### DIRECTIONS
Go through the lines below and copy any that hold the string "radio".

THE RECORDS Start Marker

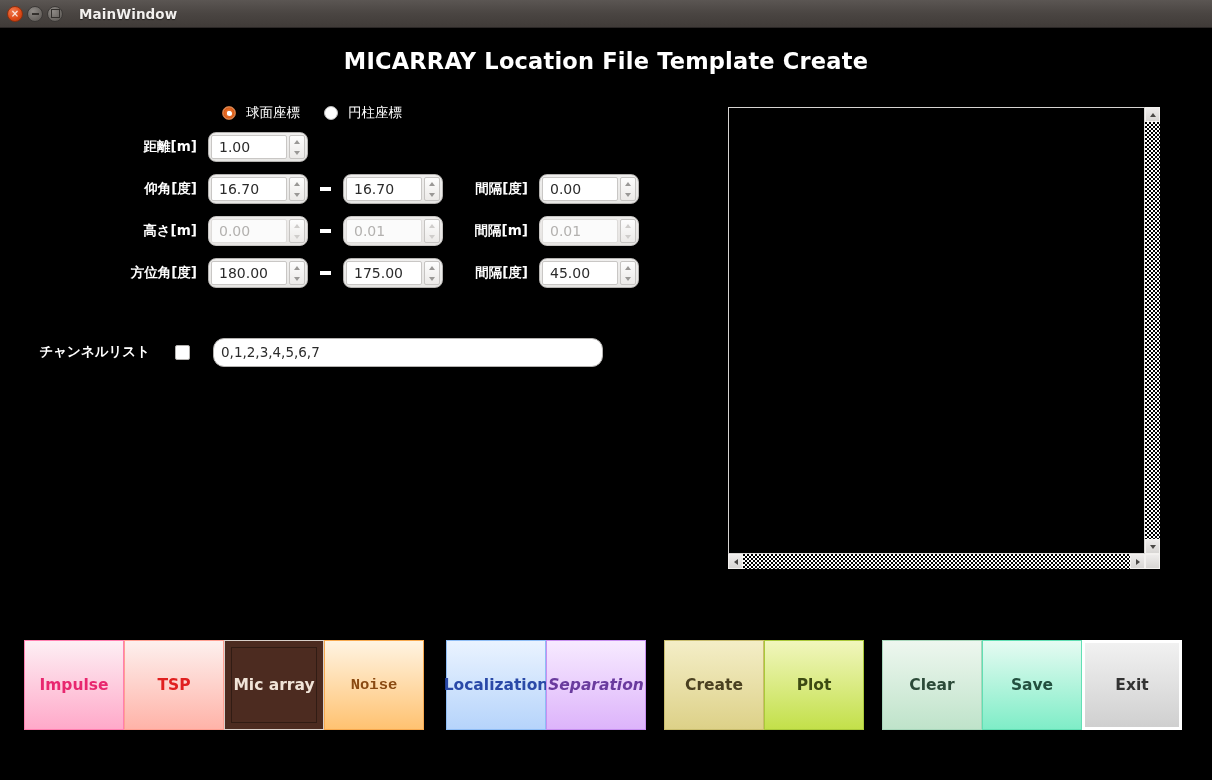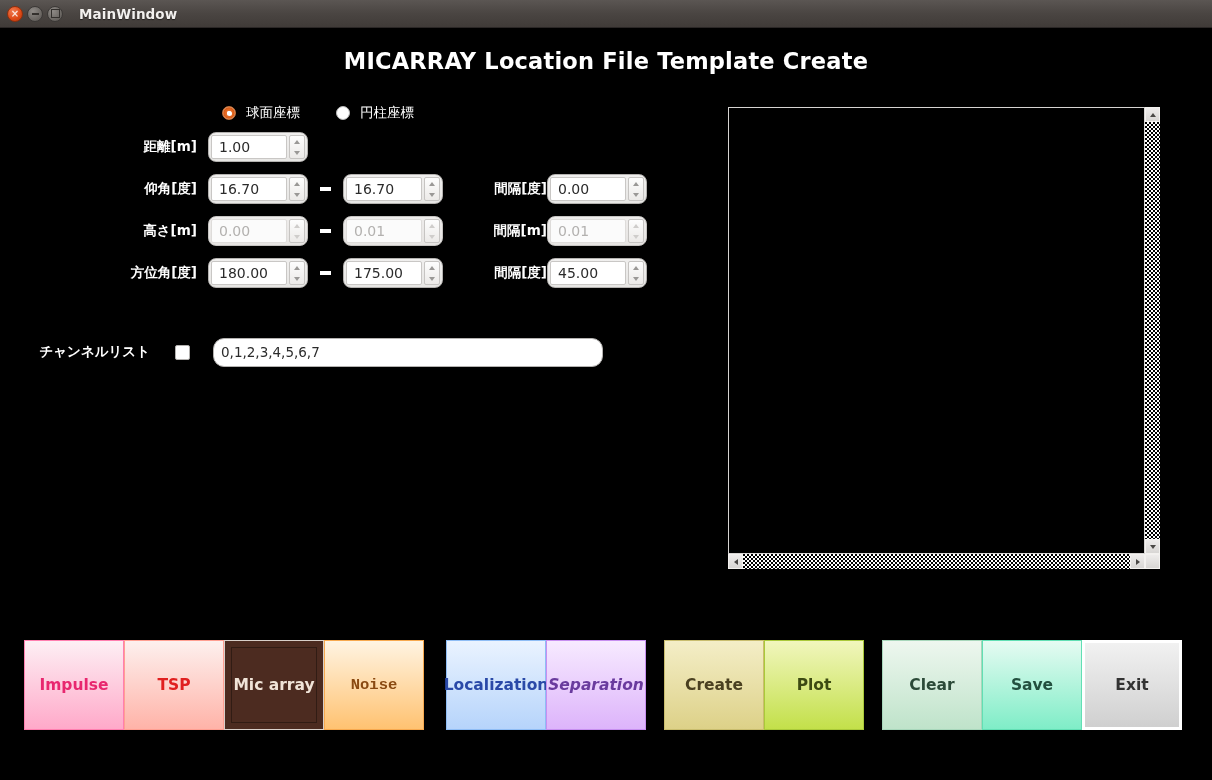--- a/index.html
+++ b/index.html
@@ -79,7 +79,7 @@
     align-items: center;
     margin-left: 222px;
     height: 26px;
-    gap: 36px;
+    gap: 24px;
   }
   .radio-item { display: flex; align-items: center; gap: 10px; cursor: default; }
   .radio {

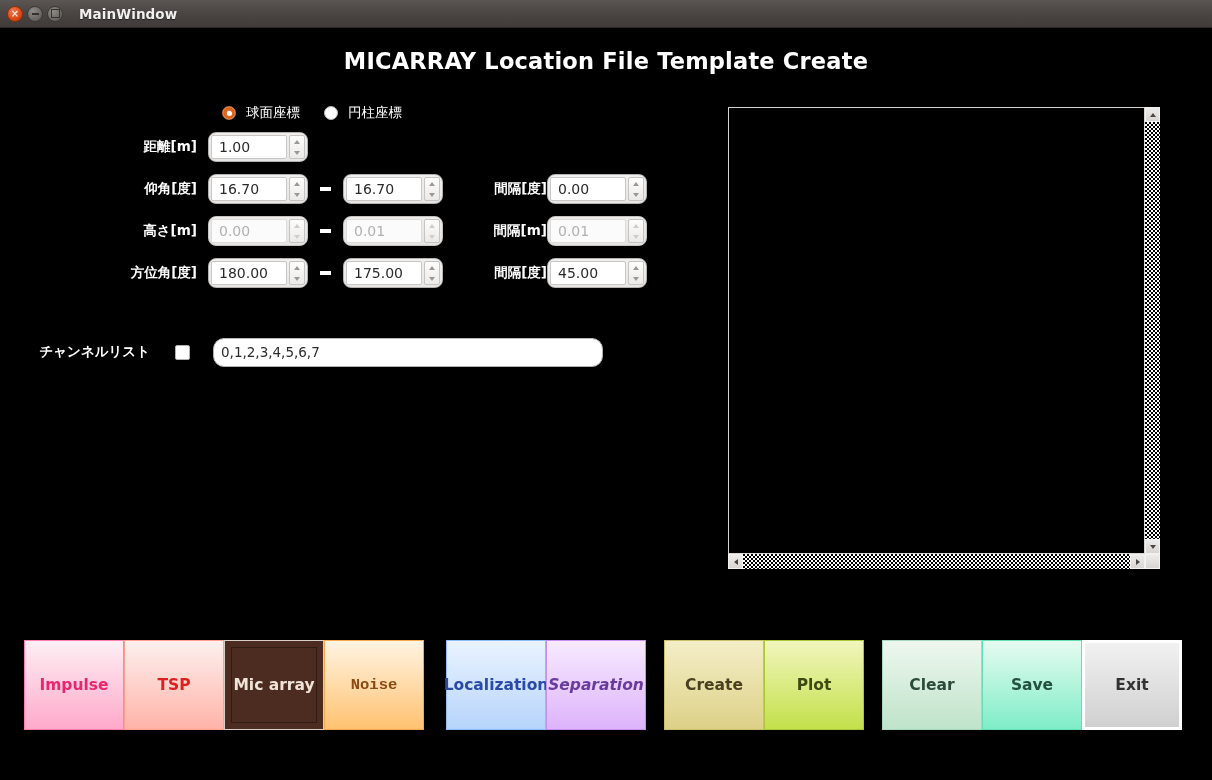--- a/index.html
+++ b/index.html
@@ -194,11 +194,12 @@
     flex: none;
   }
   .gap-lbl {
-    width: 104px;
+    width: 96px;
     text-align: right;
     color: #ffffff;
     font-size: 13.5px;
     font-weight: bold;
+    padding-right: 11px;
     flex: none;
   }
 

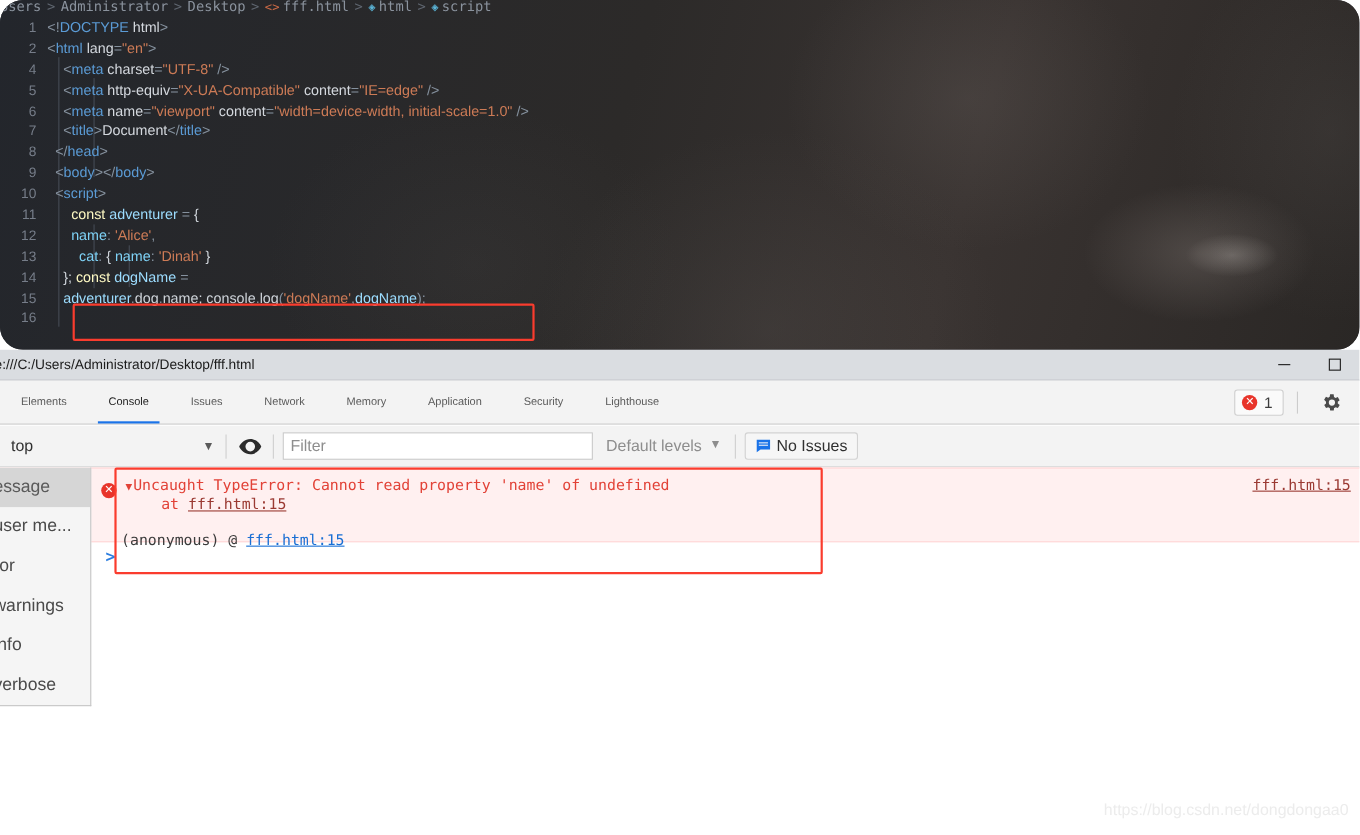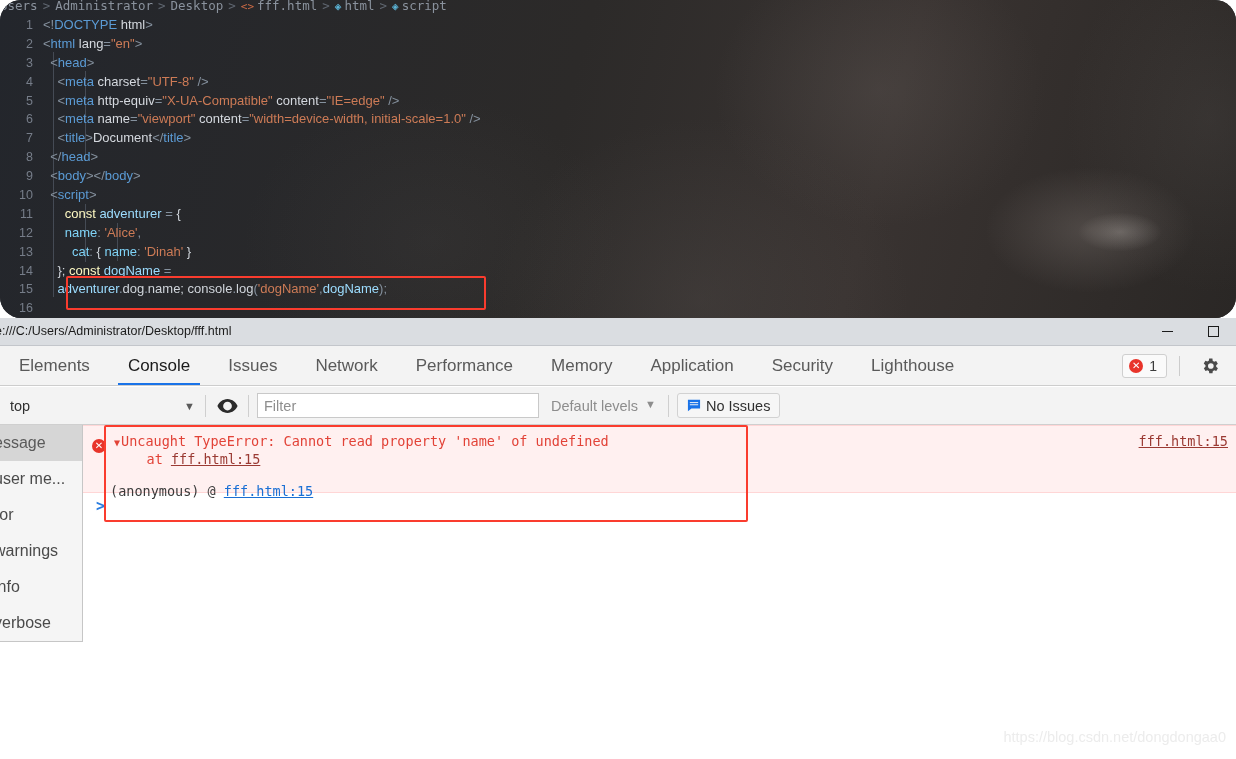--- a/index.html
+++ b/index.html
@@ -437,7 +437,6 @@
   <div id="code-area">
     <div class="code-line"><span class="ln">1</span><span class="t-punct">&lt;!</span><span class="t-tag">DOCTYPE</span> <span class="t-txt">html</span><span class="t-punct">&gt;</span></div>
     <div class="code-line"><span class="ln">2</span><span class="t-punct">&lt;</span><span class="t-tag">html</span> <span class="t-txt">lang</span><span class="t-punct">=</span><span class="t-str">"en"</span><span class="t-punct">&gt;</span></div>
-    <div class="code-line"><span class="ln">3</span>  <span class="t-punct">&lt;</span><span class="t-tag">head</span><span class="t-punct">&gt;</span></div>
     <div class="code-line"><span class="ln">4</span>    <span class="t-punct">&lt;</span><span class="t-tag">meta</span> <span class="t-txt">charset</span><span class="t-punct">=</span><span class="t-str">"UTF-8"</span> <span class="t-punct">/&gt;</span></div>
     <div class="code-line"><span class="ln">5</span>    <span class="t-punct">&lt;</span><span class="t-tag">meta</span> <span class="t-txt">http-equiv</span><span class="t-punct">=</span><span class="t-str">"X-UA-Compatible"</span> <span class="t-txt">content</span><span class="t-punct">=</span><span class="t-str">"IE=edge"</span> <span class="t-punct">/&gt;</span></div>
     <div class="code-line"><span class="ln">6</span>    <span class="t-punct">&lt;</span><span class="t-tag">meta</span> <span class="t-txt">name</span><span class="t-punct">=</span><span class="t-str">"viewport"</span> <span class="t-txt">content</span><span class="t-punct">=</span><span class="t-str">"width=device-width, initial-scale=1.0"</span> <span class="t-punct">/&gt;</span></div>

THE RECORDS End Marker
THE RECORDS Start Marker

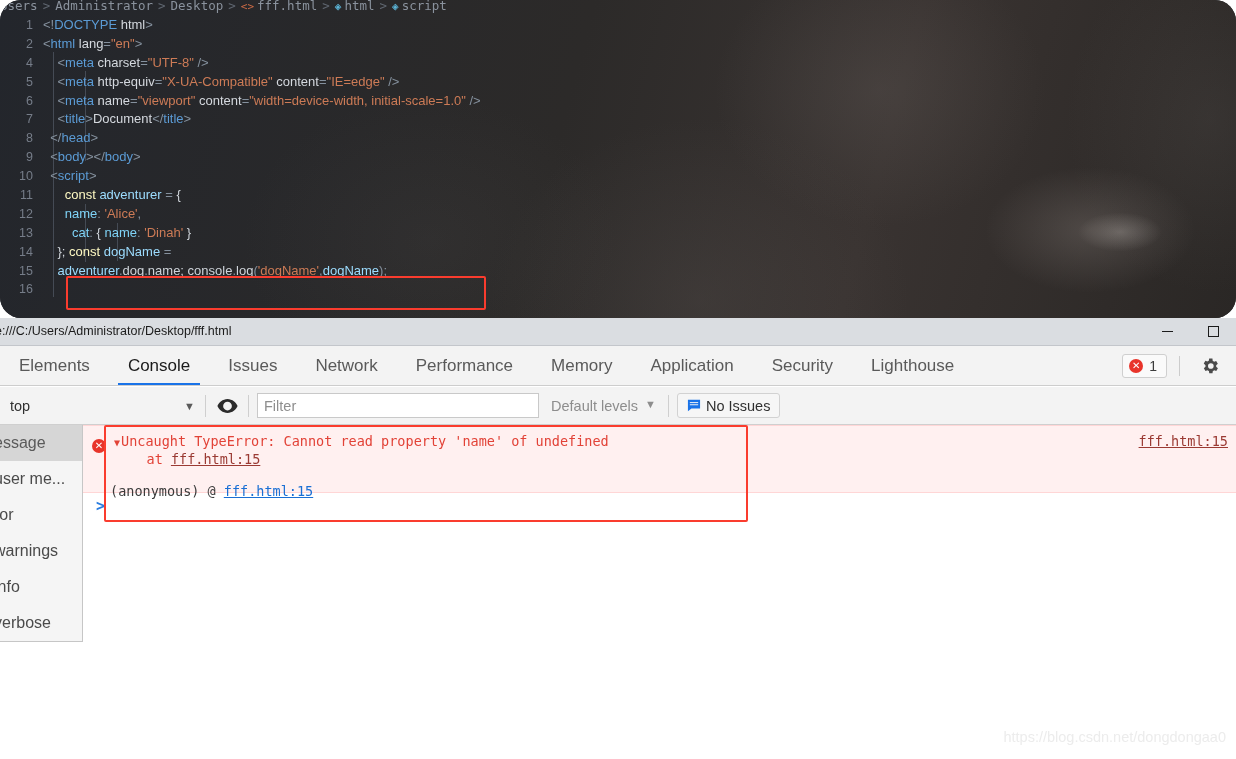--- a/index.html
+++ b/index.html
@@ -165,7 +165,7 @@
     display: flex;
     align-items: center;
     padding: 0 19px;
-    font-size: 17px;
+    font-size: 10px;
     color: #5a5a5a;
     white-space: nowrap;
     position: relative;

THE RECORDS End Marker

### WRITTEN SOLUTION
   .radio-item { display: flex; align-items: center; gap: 10px; cursor: default; }
   .radio {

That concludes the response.